In this study, the number of children who missed their appointments during the national lockdown was higher than that of those who missed their appointments in the previous quarter (before the lockdown). Children were most likely to miss appointments if they were scheduled to receive drugs from the health facility. On the other hand, participants who were given drugs for four months were less likely to miss their appointments as opposed to participants who received drugs for one month. Our study also found that participants who had their viral loads done in a timely manner were likely not to miss their appointments for receiving treatment.

Recommendations

  1. In Uganda, clients receive free ART and also have free Laboratory tests like viral load monitoring courtesy of the support of developing partners like PEPFAR and United States Agency for International Development (USAID). We have demonstrated that clients who receive drugs for a longer period of time tend not to miss their appointments which improves their adherence and ultimately reduces the morbidity and mortality from HIV AIDS. Additionally, we have demonstrated that clients who have their viral loads done in time will also most likely keep their appointments for receiving treatments. Our study recommends continued, if not improved funding to the HIV AIDS programs.
  2. We recommend that facilities in south western Uganda consider increased use of community approaches like Community-client-led ART delivery (CCLAD) and community drug delivery points (CDDPs) to issue drugs to clients on chronic care. With these approaches, ART is delivered to the community by both health workers and peers through outreach sites. The Consolidated guidelines for the prevention and treatment of HIV AIDS in Uganda (2022 edition) have further subdivided CCDPs into Drop in centers, Community Retail Pharmacy drug distribution point, Client led drug distribution points and home delivery. We recommend that Facilities set up Drop in centers and also start home delivery for distribution of ART to children in care.
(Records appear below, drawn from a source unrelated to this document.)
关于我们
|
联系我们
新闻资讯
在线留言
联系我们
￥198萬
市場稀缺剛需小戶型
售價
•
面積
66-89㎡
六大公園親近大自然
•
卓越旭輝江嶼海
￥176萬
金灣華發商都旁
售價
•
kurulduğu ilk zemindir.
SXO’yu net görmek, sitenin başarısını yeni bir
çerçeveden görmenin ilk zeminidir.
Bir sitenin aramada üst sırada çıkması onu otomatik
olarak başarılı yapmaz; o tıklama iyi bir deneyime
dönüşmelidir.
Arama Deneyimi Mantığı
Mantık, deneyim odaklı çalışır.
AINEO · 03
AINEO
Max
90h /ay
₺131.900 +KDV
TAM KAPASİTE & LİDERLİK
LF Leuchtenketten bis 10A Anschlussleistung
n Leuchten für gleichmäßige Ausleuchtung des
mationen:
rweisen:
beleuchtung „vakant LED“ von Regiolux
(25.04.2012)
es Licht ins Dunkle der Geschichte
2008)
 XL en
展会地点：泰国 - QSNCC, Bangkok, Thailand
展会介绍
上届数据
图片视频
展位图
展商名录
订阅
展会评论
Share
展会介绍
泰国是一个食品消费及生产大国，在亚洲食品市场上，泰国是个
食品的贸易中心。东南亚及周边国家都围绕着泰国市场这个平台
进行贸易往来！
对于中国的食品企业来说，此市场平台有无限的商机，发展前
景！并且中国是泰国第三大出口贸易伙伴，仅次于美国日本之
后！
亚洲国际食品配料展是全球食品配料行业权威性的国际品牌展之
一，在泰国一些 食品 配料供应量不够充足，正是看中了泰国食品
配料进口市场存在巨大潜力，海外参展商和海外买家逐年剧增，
Emphasising a community approach to drug distribution will help mitigate future transport restriction challenges in the event of another pandemic. It will also deal with the accessibility to health facility problem that may arise from Kabale district being a mostly hilly district with roads that may be impassable especially in the rainy season.
  3. Facilities in south western Uganda need to align with the recommendation of the 2022 national guidelines for the prevention and treatment of HIV AIDS in Uganda to introduce 6-month refill prescription to all eligible clients. This, coupled with introduction of community approaches to drug distribution, will increase the robustness of health facilities in dealing with any restrictions that may hinder clients from keeping their treatment appointments.
  4. Larger studies need to be carried out to detail children and caretakers’ reasons and experiences that cause them to miss their appointments. The safety, storage practices and economic implications among clients who receive drug refills for a longer period of time need to be studied further.

Acknowledgment

Research reported in this publication was supported by the Fogarty International Center of the National Institutes of Health, US Department of State’s Office of the US Global AIDS Coordinator and Health Diplomacy (S/GAC), and the President’s Emergency Plan for AIDS Relief (PEPFAR) under Award Number 1R25TW011213. The content is solely the responsibility of the authors and does not necessarily represent the official views of the National Institutes of Health. We would also like to acknowledge the contribution of the following Research Assistants in carrying out the study; Lydia Tushabe, Isaac Atungisa, Ndyagumanawe Sarah, Kiconco Praise, Kashemeire Quinn, Ayebare Prima, Kambendiho Whycliffe, Tusiime Irene and Nomwesigwa Viola. We also appreciate Dr Gilbert Mateeka, the District Health officer, Kabale, Mr Alfred Besigensi, the District Health Educator, Kabale and Ms Sarah Beinomugisha, the District Biostatistician, Kabale, for their support during the study.

Disclosure

The authors report no conflicts of interest in this work.